REQUIREMENT ::
Can you format the lines from the one containing "Poniżej przedstawiamy kilka" through the one containing "5 СЕНТЯБРЯ, 2019", both included, as a Markdown table with the columns No. and Line, skipping blank lines? Leave the pictures out of your answer.

RECORDED DATA ::
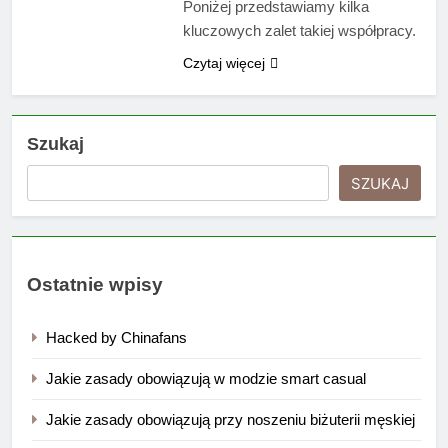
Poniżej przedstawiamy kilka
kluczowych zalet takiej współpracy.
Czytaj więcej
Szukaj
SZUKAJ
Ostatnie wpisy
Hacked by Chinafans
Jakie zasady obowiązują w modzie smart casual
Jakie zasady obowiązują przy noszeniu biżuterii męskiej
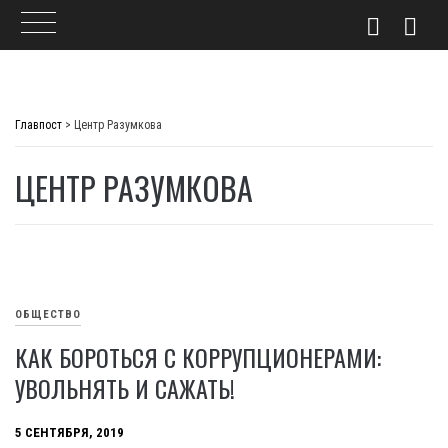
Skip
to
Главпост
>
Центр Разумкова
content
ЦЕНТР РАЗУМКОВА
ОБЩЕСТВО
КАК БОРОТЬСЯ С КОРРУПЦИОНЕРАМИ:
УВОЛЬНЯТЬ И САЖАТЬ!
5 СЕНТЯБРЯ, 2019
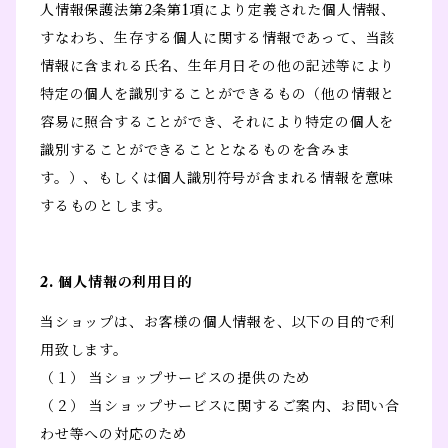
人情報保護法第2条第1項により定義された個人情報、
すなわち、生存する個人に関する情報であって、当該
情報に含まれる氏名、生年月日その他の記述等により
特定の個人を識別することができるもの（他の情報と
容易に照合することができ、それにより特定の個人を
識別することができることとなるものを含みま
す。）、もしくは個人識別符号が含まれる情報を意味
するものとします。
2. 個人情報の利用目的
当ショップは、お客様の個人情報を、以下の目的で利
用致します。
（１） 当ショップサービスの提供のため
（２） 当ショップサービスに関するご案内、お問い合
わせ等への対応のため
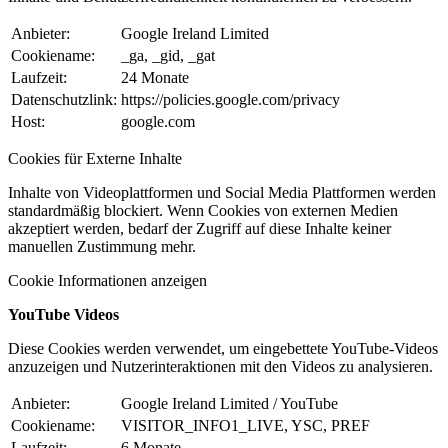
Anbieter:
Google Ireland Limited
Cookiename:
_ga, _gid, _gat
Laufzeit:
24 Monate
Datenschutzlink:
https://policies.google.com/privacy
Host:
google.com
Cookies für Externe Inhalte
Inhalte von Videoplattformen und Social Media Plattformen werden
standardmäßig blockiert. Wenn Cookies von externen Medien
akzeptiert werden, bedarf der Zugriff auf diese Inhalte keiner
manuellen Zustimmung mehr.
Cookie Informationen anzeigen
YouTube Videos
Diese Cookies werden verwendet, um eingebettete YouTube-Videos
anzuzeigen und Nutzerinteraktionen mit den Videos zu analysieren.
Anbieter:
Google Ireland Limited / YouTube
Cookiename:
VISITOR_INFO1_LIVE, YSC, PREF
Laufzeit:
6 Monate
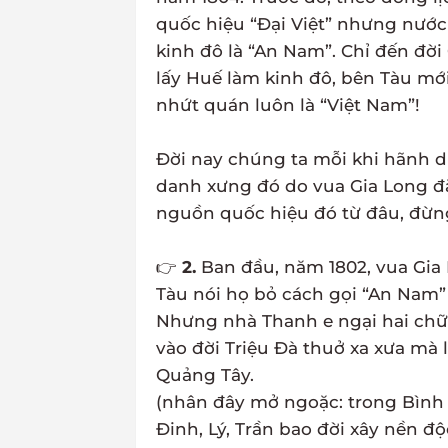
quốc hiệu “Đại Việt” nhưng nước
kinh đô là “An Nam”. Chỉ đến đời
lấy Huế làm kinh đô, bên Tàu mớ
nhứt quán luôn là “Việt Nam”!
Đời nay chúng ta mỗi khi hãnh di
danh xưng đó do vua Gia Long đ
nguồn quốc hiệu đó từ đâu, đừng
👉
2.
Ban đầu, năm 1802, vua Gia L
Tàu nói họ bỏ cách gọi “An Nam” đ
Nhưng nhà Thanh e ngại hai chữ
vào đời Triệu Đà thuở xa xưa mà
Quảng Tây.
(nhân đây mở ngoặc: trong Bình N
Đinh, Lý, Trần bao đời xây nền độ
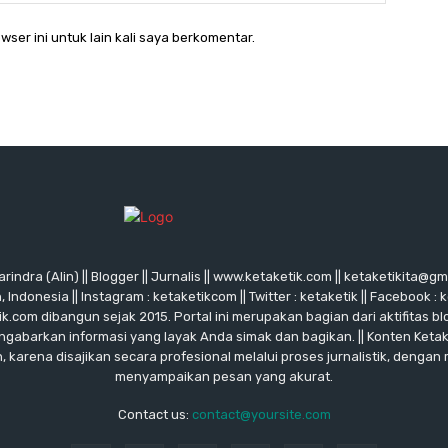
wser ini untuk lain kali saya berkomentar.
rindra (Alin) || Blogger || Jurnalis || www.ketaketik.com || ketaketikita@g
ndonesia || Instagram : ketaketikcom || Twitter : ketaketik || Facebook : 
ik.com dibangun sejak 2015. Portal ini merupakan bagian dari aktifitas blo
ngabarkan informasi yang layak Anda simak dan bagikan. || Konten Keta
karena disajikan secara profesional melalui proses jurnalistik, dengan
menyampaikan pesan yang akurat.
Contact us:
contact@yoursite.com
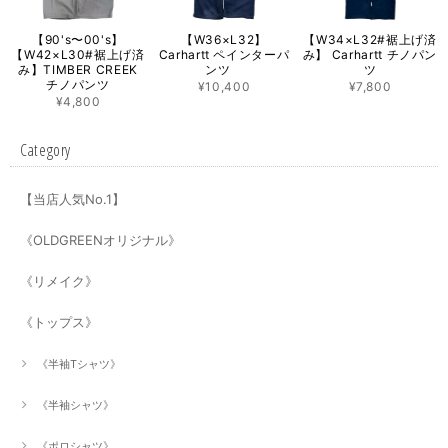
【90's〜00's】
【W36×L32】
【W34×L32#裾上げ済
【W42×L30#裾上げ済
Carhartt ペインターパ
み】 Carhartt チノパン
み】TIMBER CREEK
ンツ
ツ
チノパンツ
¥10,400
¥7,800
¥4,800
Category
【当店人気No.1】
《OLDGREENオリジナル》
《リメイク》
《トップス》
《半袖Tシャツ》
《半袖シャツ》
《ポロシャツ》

--

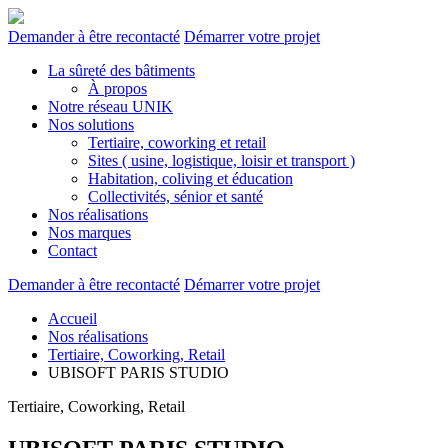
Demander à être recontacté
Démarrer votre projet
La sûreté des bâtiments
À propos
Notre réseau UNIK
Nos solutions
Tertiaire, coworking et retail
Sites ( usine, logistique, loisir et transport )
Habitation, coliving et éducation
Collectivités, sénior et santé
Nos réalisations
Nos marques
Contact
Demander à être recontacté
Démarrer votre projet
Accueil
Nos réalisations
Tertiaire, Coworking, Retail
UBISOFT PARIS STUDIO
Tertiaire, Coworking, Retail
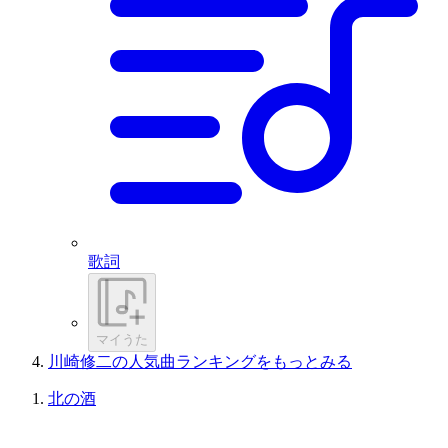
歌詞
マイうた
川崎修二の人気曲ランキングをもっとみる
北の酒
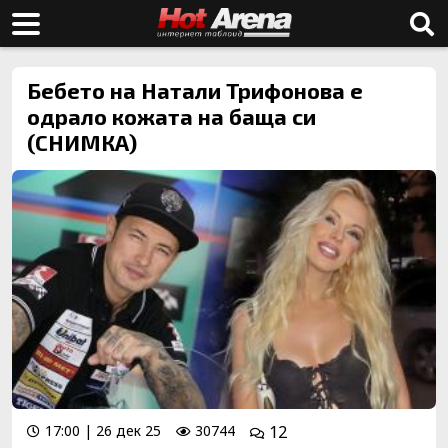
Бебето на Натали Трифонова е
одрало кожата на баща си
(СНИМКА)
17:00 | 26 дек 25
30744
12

ANSWER FOR THE TASK ::
| No. | Line |
|---|---|
| 1 | Poniżej przedstawiamy kilka |
| 2 | kluczowych zalet takiej współpracy. |
| 3 | Czytaj więcej |
| 4 | Szukaj |
| 5 | SZUKAJ |
| 6 | Ostatnie wpisy |
| 7 | Hacked by Chinafans |
| 8 | Jakie zasady obowiązują w modzie smart casual |
| 9 | Jakie zasady obowiązują przy noszeniu biżuterii męskiej |
| 10 | Skip |
| 11 | to |
| 12 | Главпост |
| 13 | > |
| 14 | Центр Разумкова |
| 15 | content |
| 16 | ЦЕНТР РАЗУМКОВА |
| 17 | ОБЩЕСТВО |
| 18 | КАК БОРОТЬСЯ С КОРРУПЦИОНЕРАМИ: |
| 19 | УВОЛЬНЯТЬ И САЖАТЬ! |
| 20 | 5 СЕНТЯБРЯ, 2019 |